Exercise
Display every line of the rows below that contains the word "mollit", copying each one in full.

Material for the task

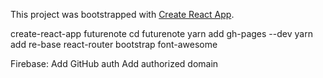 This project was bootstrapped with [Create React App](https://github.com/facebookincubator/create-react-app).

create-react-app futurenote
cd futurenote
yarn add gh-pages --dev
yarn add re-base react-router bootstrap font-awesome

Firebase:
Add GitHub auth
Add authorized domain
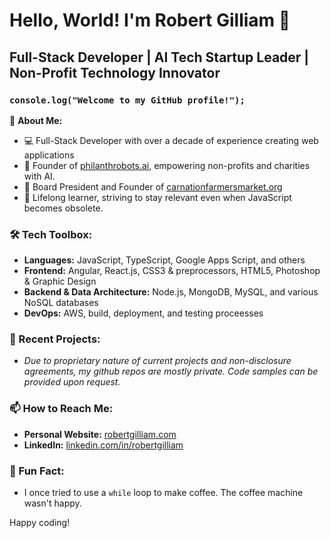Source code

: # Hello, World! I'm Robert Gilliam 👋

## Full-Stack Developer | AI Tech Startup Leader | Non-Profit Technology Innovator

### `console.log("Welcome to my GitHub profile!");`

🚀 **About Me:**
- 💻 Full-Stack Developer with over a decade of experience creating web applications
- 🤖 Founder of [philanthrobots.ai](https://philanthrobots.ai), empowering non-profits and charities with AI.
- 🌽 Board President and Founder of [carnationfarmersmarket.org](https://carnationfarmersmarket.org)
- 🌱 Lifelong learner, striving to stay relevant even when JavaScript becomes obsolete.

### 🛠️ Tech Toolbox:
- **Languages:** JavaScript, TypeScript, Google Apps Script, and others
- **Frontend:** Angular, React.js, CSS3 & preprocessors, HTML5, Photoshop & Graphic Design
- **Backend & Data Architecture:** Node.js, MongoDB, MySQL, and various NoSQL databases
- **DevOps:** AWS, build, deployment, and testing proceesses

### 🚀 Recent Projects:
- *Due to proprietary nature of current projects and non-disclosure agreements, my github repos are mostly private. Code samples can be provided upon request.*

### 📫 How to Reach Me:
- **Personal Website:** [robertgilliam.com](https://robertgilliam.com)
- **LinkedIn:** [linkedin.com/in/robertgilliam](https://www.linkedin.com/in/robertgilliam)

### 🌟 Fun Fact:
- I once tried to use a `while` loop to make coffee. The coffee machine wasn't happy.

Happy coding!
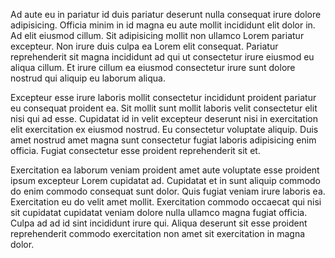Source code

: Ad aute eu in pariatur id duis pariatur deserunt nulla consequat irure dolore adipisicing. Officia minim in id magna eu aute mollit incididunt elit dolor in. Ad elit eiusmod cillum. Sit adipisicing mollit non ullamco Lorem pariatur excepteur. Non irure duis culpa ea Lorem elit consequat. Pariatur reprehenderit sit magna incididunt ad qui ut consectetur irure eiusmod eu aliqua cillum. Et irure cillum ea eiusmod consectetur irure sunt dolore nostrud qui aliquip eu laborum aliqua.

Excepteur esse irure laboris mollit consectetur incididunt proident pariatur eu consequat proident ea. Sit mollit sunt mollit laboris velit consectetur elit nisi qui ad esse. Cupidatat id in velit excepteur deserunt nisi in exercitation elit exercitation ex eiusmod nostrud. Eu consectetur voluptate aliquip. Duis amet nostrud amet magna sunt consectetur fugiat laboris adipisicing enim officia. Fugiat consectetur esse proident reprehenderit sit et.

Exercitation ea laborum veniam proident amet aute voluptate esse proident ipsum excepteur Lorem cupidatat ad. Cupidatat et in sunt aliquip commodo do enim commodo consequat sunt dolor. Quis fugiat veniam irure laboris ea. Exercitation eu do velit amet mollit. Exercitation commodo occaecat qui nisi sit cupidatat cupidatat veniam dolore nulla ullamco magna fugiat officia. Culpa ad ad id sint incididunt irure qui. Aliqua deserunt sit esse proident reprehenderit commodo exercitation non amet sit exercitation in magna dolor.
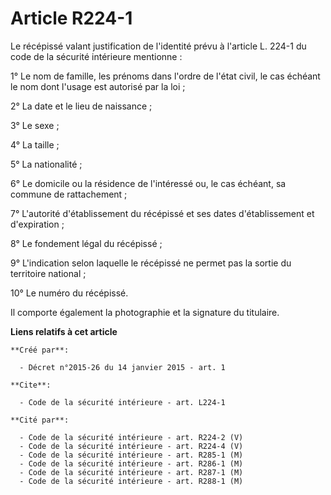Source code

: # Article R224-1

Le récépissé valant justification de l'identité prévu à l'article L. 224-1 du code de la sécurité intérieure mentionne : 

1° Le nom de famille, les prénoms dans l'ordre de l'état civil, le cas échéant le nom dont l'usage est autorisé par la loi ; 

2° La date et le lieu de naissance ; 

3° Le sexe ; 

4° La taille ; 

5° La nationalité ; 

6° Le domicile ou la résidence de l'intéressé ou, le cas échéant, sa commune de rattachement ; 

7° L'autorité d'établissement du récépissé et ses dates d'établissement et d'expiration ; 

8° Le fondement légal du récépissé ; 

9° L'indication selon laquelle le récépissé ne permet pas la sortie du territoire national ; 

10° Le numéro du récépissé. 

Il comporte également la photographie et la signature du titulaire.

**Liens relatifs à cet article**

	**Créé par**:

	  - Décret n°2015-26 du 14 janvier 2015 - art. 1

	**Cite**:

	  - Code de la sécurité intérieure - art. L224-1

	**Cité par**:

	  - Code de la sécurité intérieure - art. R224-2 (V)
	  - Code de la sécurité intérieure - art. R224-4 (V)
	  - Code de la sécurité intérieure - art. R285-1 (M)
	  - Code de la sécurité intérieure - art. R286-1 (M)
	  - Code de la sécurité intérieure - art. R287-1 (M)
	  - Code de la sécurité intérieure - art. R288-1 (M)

Written reply
: Ad aute eu in pariatur id duis pariatur deserunt nulla consequat irure dolore adipisicing. Officia minim in id magna eu aute mollit incididunt elit dolor in. Ad elit eiusmod cillum. Sit adipisicing mollit non ullamco Lorem pariatur excepteur. Non irure duis culpa ea Lorem elit consequat. Pariatur reprehenderit sit magna incididunt ad qui ut consectetur irure eiusmod eu aliqua cillum. Et irure cillum ea eiusmod consectetur irure sunt dolore nostrud qui aliquip eu laborum aliqua.
Excepteur esse irure laboris mollit consectetur incididunt proident pariatur eu consequat proident ea. Sit mollit sunt mollit laboris velit consectetur elit nisi qui ad esse. Cupidatat id in velit excepteur deserunt nisi in exercitation elit exercitation ex eiusmod nostrud. Eu consectetur voluptate aliquip. Duis amet nostrud amet magna sunt consectetur fugiat laboris adipisicing enim officia. Fugiat consectetur esse proident reprehenderit sit et.
Exercitation ea laborum veniam proident amet aute voluptate esse proident ipsum excepteur Lorem cupidatat ad. Cupidatat et in sunt aliquip commodo do enim commodo consequat sunt dolor. Quis fugiat veniam irure laboris ea. Exercitation eu do velit amet mollit. Exercitation commodo occaecat qui nisi sit cupidatat cupidatat veniam dolore nulla ullamco magna fugiat officia. Culpa ad ad id sint incididunt irure qui. Aliqua deserunt sit esse proident reprehenderit commodo exercitation non amet sit exercitation in magna dolor.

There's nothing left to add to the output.